My feelings on TP are pretty much 'meh'. I only played through it once, and never had the desire to really touch it again. I was absolutely psyched for it when it was announced and watched the trailers obsessively. I mean, who could forget?
I'm not the toughest critic, but I don't think the game that was released was 'bad' per se. It just didn't live up to the hype and really failed to do anything as exemplary as the other games in the series. Most of my complaints about the game you'll probably find repeated by other people on the internet.
For one, yeah, as you said, the combat was really fucking easy. As an experiment, I remember standing still and taking the blows from the last boss to see how long it would take for him to kill me (not including fairies, even). It ended up taking something like a 1.5-2.5 minutes? Ridiculous. I don't know how inept Nintendo thinks its playerbase is, but that's a pretty far cry from the punishing difficulty in Zelda 1/2. Which wouldn't be so bad in itself, but you very rarely get anything but heart pieces and sword techniques from uncovering secrets. What's the point of all these sword moves when you practically can't die already? I remember the big, secret reward in the game being a suit of armor that drains rupees instead of hearts. Just what I needed.
One of the big things I liked about OoT and MM was sequence breaking and the neat little tricks you could do. In OoT you could grab a heart piece in the windmill early by tagging it with the boomerang. You could grab a heart piece above Goron's Lair by backflipping off a railing. I always had the Biggoron Sword before starting the Forest Temple, just like I always had Bunny Ears by the first dungeon in MM. TP seemed too gated in comparison. You were always cut off by one barrier or another before you could proceed, maybe I'm mistaken but it seemed much more linear than its predecessors. It's the Metroid Fusion of Zelda games.

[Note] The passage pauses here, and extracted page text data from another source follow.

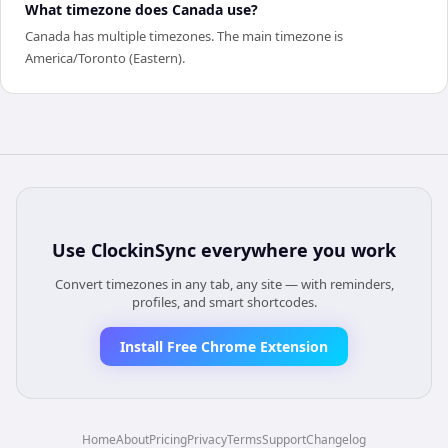
What timezone does Canada use?
Canada has multiple timezones. The main timezone is
America/Toronto (Eastern).
Use
ClockinSync
everywhere you work
Convert timezones in any tab, any site — with reminders,
profiles, and smart shortcodes.
Install Free Chrome Extension
Home
About
Pricing
Privacy
Terms
Support
Changelog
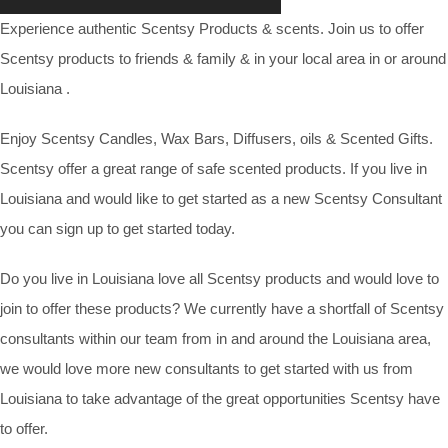
Experience authentic Scentsy Products & scents. Join us to offer
Scentsy products to friends & family & in your local area in or around
Louisiana .
Enjoy Scentsy Candles, Wax Bars, Diffusers, oils & Scented Gifts.
Scentsy offer a great range of safe scented products. If you live in
Louisiana and would like to get started as a new Scentsy Consultant
you can sign up to get started today.
Do you live in Louisiana love all Scentsy products and would love to
join to offer these products? We currently have a shortfall of Scentsy
consultants within our team from in and around the Louisiana area,
we would love more new consultants to get started with us from
Louisiana to take advantage of the great opportunities Scentsy have
to offer.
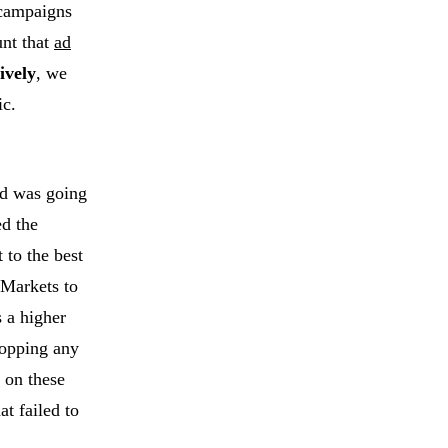
 campaigns
unt that
ad
ively
, we
ic.
nd was going
ed the
 to the best
 Markets to
s a higher
hopping any
 on these
t failed to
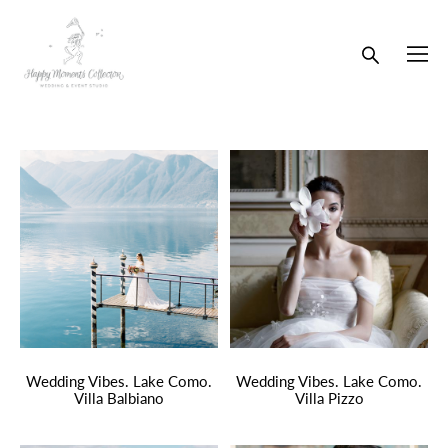
Wedding Vibes. Lake Como.
Wedding Vibes. Lake Como.
Villa Balbiano
Villa Pizzo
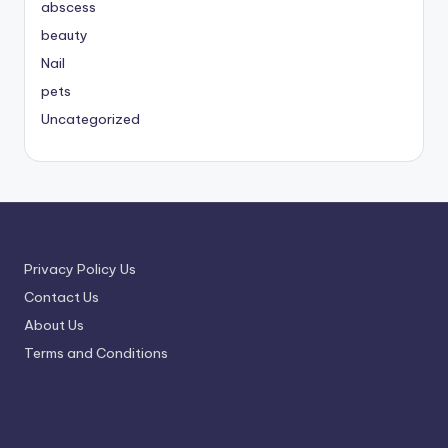
abscess
beauty
Nail
pets
Uncategorized
Privacy Policy Us
Contact Us
About Us
Terms and Conditions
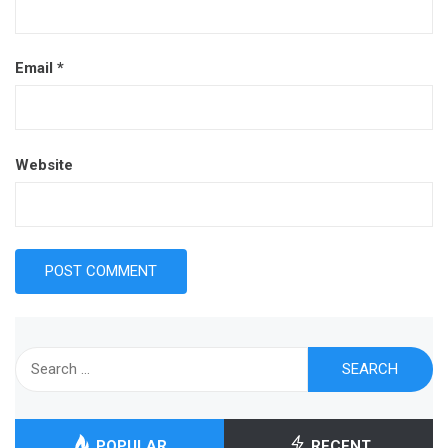
Email
*
Website
Search
for:
POPULAR
RECENT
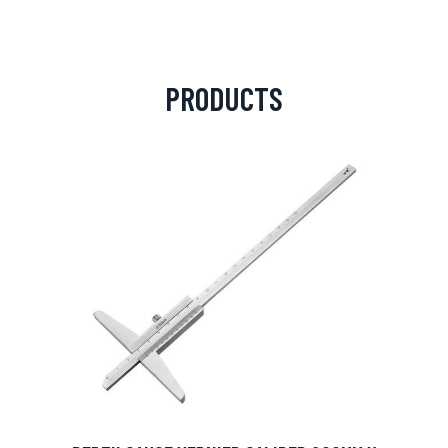
PRODUCTS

It wasn't all bad, or anything. But it lacked some of the excitement in exploration that some of the previous entries had. At the start of every zone, you need to go through that dumb bug-catching fetch quest as the Wolf. God help you if you can't find that one last bug, and your reward every time is simply 'now you can play in this zone'. The game was full of cool items and neat ideas that weren't really fully realized. The ball and chain was badass, but where was it used? Double Hookshots? The Spinner? The hawk-summoning reed? All of those items were cool in their own right, but you never really used them outside of dungeons you find them. It's like every item was the kinda neat but ultimately pointless Ice Arrows from OoT.
For what it's worth, the game had some good set pieces and I loved it aesthetically. TP Link is a straight up baller, and I played the shit out of him in Smash Bros. The Twlight Realm itself is cool. The bow and arrow was really fun to use, I remember shooting the pupil of one of those eye-laser monsters through the small hole in a swinging guillotine. The horseback sequence in the last boss fight was neat, as was the Western-themed shootout. But ultimately, it was a pretty big disappointment to me and I honestly haven't kept up with the series as much since. I think Twilight Princess needed its own Majora's Mask, instead of the direction the series has taken. I also think it would've turned out better if they hadn't wasted dev time on the Wii version and just kept it on the Gamecube.